● BRIEF
Return every line of the listing below verbatim, leaving out the pictures.

● DATA TO USE
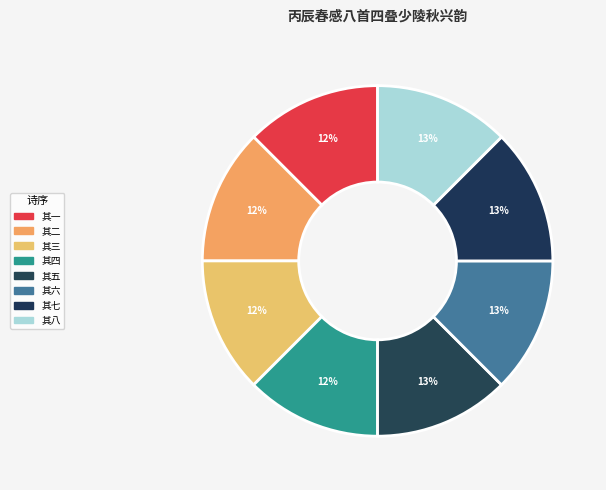

To the nearest percent, what is the combined percentage of 其七 and 其八?

25%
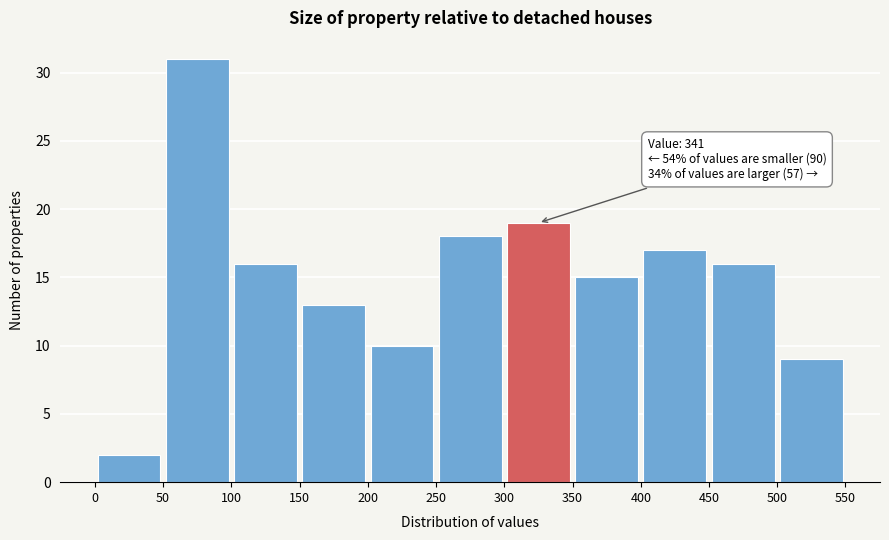

Over which range of the x-axis is the bar tallest?

50 to 100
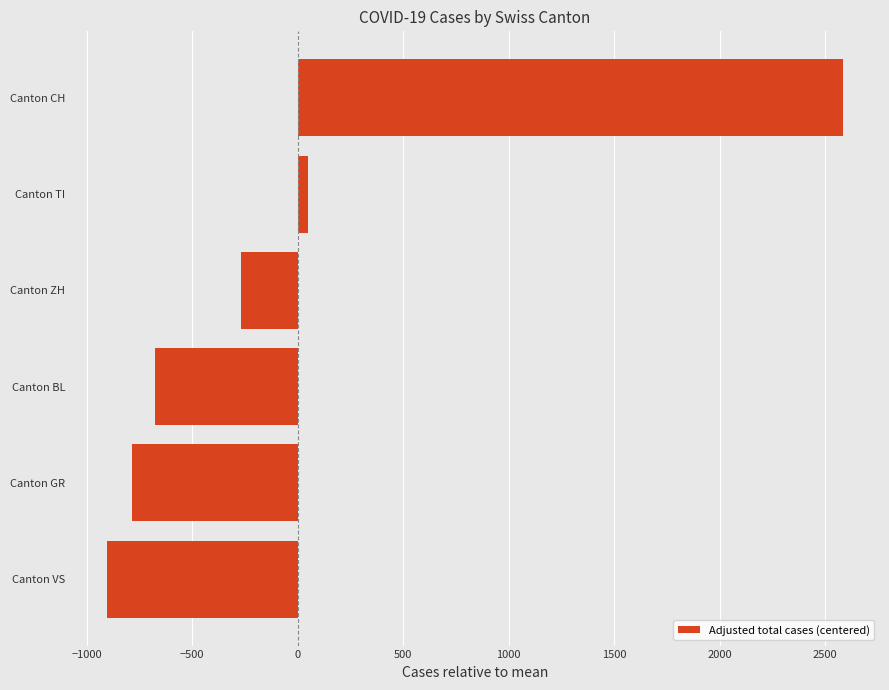

Is it true that the value at Canton CH is 1093?

False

● TASK RESPONSE
To the nearest percent, what is the combined percentage of 其七 and 其八?

25%

Over which range of the x-axis is the bar tallest?

50 to 100

Is it true that the value at Canton CH is 1093?

False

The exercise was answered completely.